FireEye社から APT 28に関するレポート「APT28 Targets Hospitality Sector, Presents Threat to Travelers」が出ており、下記で日本語に翻訳された関連記事も読めます。ただ、横展開に関する手法や Responder の仕組みについて扱われていますが、マルウェアの自動起動登録の手法など細かい点は書かれていません。
FireEye のレポートに関連し、マルウェアの挙動を解析したレポートが2本出ていますので、こちらで TTPs について確認しておきたいと思います。
上記レポート内では、まずファイルとしては「%APPDATA%\user.dat」が作成されることが分かります。ファイル作成については NTFS USN ジャーナルで確認できると推測されますが、拡張子 .dat に対して中身が実行形式であるかは、ジャーナルの情報だけでは判断が出来ない部分ですね。
・拡張子不一致(実行形式のシグネチャと拡張子が一致しない)
・コード署名の有無
がどのように反応するのか興味あるところです。

▶ 作業の指示 A:
APT28についての文章のうち、「FireEye社から APT 28に関する」で始まる段落を、主な事実を残したまま短くまとめてください。
▶ 作業の指示 B:
APT28についての文章を読んで、次の問いに答えてください。
(i) FireEyeのレポートに関連して、マルウェアの挙動を解析したレポートは何本出ているか。
(ii) 作成されるファイルとして挙げられているのは何か。
(iii) ファイル作成は何で確認できると推測されているか。
▶ 作業の指示 C:
APT28についての文章を、最後の文のあとから書き継いでください。

▶ 提供資料:
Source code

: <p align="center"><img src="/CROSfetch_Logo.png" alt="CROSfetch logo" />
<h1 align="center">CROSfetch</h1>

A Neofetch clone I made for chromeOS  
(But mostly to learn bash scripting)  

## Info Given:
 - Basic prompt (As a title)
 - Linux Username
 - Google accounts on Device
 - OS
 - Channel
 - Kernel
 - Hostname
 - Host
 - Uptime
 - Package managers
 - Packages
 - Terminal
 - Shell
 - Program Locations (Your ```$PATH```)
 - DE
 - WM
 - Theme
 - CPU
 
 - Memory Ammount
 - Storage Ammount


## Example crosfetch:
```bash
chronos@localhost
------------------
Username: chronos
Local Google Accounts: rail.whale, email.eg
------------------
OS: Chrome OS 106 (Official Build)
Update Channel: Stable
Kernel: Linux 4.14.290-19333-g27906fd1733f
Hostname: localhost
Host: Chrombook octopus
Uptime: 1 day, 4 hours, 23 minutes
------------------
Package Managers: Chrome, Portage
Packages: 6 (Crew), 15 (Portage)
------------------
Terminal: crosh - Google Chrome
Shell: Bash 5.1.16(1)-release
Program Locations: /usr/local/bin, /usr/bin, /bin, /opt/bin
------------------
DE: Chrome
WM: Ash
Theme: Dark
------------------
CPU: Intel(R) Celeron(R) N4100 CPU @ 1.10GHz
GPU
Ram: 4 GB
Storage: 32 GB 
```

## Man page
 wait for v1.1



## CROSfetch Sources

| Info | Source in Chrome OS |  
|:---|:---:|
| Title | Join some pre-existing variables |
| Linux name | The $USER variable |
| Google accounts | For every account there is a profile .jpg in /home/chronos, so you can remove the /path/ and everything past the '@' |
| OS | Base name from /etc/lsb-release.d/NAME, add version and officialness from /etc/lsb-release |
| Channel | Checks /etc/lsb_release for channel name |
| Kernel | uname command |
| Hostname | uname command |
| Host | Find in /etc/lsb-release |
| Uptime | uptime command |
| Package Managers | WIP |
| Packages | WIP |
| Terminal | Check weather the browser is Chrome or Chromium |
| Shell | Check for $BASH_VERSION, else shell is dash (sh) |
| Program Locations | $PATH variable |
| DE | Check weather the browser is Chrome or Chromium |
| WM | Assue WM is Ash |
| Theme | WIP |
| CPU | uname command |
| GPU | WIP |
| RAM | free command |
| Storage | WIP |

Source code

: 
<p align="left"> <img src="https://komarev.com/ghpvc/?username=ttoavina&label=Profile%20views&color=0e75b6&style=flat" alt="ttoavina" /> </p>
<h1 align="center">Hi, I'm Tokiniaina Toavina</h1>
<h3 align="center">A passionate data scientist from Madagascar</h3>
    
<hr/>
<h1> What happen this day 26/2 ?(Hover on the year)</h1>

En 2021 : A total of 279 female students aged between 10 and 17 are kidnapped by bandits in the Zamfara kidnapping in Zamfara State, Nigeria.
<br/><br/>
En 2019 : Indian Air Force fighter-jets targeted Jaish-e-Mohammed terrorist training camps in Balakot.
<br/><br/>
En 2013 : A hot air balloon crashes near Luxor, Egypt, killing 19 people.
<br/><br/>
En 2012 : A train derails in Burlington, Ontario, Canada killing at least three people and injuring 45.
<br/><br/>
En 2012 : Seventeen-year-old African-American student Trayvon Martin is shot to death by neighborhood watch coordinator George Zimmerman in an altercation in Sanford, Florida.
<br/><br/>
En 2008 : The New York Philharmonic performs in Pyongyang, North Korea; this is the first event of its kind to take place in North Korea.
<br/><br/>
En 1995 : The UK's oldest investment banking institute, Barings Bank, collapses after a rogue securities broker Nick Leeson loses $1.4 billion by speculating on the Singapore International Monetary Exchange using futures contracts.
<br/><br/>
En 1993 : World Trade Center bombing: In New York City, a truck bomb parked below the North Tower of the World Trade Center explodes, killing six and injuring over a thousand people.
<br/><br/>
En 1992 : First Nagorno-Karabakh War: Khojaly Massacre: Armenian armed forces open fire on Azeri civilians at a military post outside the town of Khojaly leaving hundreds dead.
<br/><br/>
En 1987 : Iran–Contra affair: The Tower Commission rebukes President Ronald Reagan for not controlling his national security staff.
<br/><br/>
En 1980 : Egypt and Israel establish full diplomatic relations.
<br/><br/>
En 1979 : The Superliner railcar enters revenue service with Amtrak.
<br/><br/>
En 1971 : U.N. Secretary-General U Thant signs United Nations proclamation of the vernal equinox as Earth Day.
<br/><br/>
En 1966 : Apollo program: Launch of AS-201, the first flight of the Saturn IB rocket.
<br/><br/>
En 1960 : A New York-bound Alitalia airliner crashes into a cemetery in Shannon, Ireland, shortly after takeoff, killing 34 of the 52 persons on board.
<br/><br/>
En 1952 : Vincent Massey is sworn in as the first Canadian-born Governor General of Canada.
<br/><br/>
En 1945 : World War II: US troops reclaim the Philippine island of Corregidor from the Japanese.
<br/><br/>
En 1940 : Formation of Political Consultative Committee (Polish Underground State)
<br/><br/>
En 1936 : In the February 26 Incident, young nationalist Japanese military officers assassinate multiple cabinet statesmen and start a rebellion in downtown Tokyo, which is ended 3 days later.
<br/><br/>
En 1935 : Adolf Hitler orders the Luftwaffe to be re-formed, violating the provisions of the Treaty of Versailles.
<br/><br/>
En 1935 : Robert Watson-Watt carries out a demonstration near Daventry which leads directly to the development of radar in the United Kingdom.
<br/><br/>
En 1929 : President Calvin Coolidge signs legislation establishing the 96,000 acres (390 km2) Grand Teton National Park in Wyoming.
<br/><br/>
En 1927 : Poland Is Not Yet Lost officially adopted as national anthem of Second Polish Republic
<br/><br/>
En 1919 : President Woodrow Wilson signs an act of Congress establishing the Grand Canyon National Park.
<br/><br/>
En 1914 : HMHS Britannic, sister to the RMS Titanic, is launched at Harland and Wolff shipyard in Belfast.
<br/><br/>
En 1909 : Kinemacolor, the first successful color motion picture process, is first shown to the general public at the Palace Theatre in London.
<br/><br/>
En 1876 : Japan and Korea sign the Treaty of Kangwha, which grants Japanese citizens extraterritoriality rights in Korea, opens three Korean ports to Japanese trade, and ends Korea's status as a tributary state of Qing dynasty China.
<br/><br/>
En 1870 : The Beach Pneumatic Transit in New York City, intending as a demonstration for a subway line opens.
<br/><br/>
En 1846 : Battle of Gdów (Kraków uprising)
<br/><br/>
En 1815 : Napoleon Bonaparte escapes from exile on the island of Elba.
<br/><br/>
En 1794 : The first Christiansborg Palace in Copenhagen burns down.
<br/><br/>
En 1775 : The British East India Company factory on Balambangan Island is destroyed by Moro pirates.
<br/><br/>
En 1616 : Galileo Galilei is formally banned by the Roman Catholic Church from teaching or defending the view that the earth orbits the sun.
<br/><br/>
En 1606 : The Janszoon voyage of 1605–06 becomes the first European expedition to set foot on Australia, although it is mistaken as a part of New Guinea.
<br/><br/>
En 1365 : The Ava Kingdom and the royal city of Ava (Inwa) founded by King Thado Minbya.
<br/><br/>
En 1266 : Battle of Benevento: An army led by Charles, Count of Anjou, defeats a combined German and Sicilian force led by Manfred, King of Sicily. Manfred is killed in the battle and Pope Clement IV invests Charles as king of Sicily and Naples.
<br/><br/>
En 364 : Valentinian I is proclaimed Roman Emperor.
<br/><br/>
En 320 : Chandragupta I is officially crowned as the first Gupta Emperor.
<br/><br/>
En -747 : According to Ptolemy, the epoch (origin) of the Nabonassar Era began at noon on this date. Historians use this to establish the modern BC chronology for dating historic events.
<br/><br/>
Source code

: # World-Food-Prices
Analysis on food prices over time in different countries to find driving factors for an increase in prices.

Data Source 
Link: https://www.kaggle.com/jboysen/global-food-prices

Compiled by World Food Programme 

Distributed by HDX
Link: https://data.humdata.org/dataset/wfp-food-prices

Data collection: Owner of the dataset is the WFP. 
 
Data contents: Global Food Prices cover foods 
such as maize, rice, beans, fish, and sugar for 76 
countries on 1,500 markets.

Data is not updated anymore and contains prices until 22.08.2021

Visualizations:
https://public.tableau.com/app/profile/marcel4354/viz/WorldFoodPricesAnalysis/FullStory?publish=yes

▶ 回答 A:
・FireEye社がAPT28に関するレポート「APT28 Targets Hospitality Sector, Presents Threat to Travelers」を出しており、日本語訳の関連記事も読める。
・横展開の手法やResponderの仕組みは扱われている。
・マルウェアの自動起動登録の手法など、細かい点は書かれていない。

▶ 回答 B:
(i) 2本
(ii) 「%APPDATA%\user.dat」
(iii) NTFS USN ジャーナル

▶ 回答 C:
例えばディスクイメージ全体ではなく、$MFT と USN ジャーナル、レジストリだけを取得しているようなケースにおいては、このファイルの中身を確認する事ができません。プログラムの実行痕跡で関連性を見つけられるか?がポイントになりそうです。
Rundll32 経由の起動については、AppCompatCache 辺りに残る可能性があるかもしれませんが、Windows 10 では Rundll32 で呼ばれた DLL の痕跡がレジストリやプリフェッチに残らないのではないかと思いますので、調査手順としては少し検討の余地があるかもしれません。RunDll32 経由で呼ばれたDLLのパスが追跡できるようにログが取得されていれば、追跡しやすくなるでしょうか。
次のパート2のレポートでは Persistent に関する記述があります。
上記解析結果によると、HKCU\Environment というレジストリキーが登場し、値としては『UserInitMprLogonScript』が登録されるようですが、このレジストリキーについては下記で詳細が紹介されています。
Beyond good ol’ Run key, Part 18
http://www.hexacorn.com/blog/2014/11/14/beyond-good-ol-run-key-part-18/
登録される値の内容としては、%appdata%\mrset.bat とバッチファイルを登録する流れになるようですが、このレジストリキーと値は Autoruns ツールで反応しないようです。
テスト環境でレジストリに値を作成してみます。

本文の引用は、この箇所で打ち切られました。